Все это, однако, не дает оснований считать Маркса лично причастным к тому, что произошло в России в XX веке. В роли руководителей конкретных рабочих движений ни он, ни Энгельс себя вовсе не проявили. «Первый интернационал» способствовал распространению социалистических идей, но сколько-нибудь серьезной роли в их развитии не сыграл. Как крестьянская община подвела надежды возлюбивших ее народников на скорое пришествие дивного нового мира, — точно так же и трудящиеся в Европе и Америке игнорировали диалектику пролетарской борьбы с буржуазией: большинство из тех, кто уже был более-менее устроен в своих делах, не проявили отчетливого желания переквалифицироваться в гробокопатели. Кроме того, Маркс попросту слишком долго писал «Капитал», и к моменту окончания этого труда политико-экономическая ситуация почти повсеместно уже мало напоминала ту, с которой довелось начинать.

Завершая тему «магии имен», осталось вспомнить, что Ленин со товарищи после 1903 года присвоили их сразу два. Первое официальное: Российская социал-демократическая рабочая партия (РСДРП). Второе — уточняющее, поначалу скорее формальное, нежели содержательное: большевики. Оно, как показала история, было политически выигрышным в силу своей выразительности (здесь прямое указание и на силу его носителей, и на их революционный максимализм!); стало быть — «в скобках маленькое б». А оно хоть и мало, но в графическом представлении, да еще с двумя «латными наплечниками», превращается в последний, безошибочно запоминающийся штрих.

С 1918 года ленинцы, подчеркивая универсальную всеохватность своей миссии и ее, так сказать, историческую неизбежность для любого и каждого, отказались от слов «социал-демократическая рабочая». Они назвали себя коммунистами: Российской (вскоре — Всесоюзной) коммунистической партией большевиков — ВКП(б). Наконец, в 1952 году партия становится просто Коммунистической, с добавлением двух букв из названия созданного ею государства — КПСС.

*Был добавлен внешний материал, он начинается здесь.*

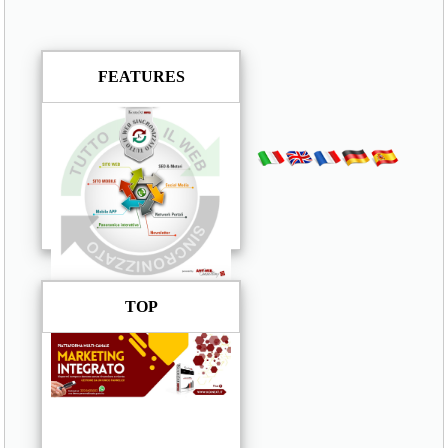
FEATURES
TOP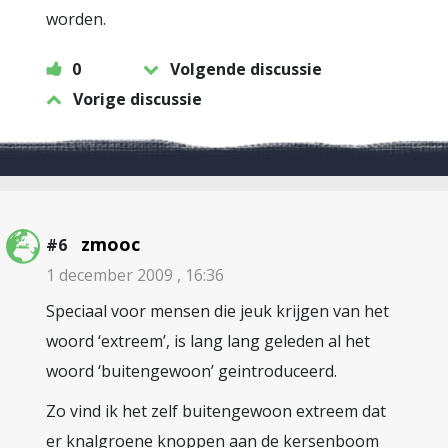
worden.
0
Volgende discussie
Vorige discussie
zmooc
#6
1 december 2009 , 16:36
Speciaal voor mensen die jeuk krijgen van het
woord ‘extreem’, is lang lang geleden al het
woord ‘buitengewoon’ geintroduceerd.
Zo vind ik het zelf buitengewoon extreem dat
er knalgroene knoppen aan de kersenboom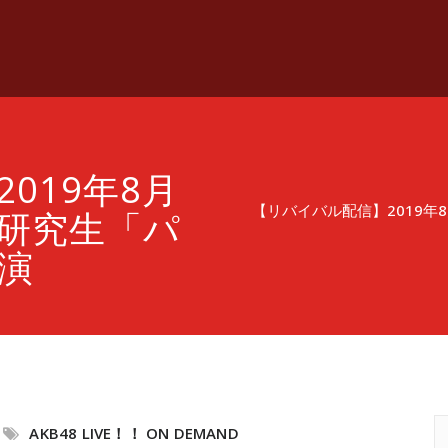
019年8月
【リバイバル配信】2019年8
～ 研究生「パ
演
AKB48 LIVE！！ ON DEMAND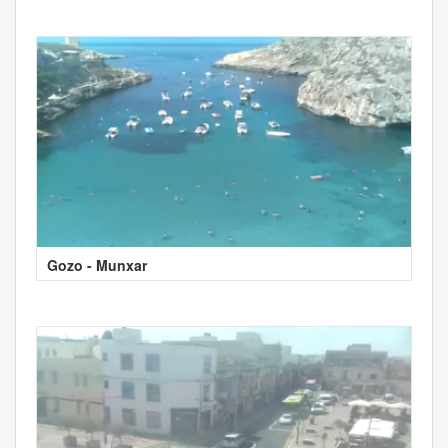
Gozo - Munxar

Эта эволюция точно отражает содержательные изменения в деятельности организации. Согласно Марксу, общество при капитализме становится полем борьбы лишь двух классов — буржуазии и пролетариата. (Исторический опыт Англии XIX века, которую он выбрал основным объектом своих исследований, и впрямь как будто подтверждал вторичность роли что крестьянства, что аристократии.) И из этого противостояния, когда подавляющее большинство населения превратится в наемных работников, обязана так или иначе возникнуть новая общественная формация — коммунизм. Забегая вперед, можно утверждать, что в России куда более «правильными» и последовательными сторонниками Маркса, нежели ленинцы, оказались как раз меньшевики, чье течение в целом пошло от Плеханова. Они готовились к развитию капитализма в России и всему тому, что он со временем обязан принести, отказываясь «перепрыгивать через ступеньки».

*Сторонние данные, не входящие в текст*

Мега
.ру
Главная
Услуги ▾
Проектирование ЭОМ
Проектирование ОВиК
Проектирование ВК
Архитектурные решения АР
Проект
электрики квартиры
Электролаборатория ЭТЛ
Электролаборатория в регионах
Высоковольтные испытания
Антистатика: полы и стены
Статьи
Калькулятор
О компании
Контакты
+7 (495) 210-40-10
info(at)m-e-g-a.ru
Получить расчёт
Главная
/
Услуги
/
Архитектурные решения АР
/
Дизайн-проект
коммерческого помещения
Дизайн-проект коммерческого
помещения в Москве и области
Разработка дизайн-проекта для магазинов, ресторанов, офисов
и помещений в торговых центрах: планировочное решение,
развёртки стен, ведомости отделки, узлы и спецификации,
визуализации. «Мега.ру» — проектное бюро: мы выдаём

Смена названий выразительно характеризует и специфику адаптации марксизма к российским условиям. «Социал-демократия» здесь очень скоро стала ассоциироваться с умеренностью и компромиссом, что для Ленина являлось презренным соглашательством и «социал-предательством», по сути равнозначным отказу не просто от революционного переворота, но от коммунистической перспективы. Не случайно вождя двадцать с лишним лет кряду так бесил девиз ревизиониста марксовых наук Эдуарда Бернштейна: «Движение — всё, конечное цель — ничто». Слово же «коммунизм» долго завораживало простых русских людей загадочным «высоким штилем»; это для носителей европейских языков самоочевидна его связь с такими банальными житейскими понятиями, как common, commune, gemein и т. п. Сакральные формулы, чей смысл темен для непосвященных, часто служат неплохим подспорьем в реальной войне…

Наконец, «настоящих рабочих» вплоть до сталинской индустриализации было попросту слишком мало в России, да и главные вожди — сплошь из интеллигентов. В первые двадцать лет «пролетарское» государство строили фактически одни мужички-богоносцы под водительством профессиональных иждивенцев-революционеров. А после, когда в передовой класс принялись назначать едва ли не всю страну, нужда в таком определении для единственной политической партии отпала сама собой.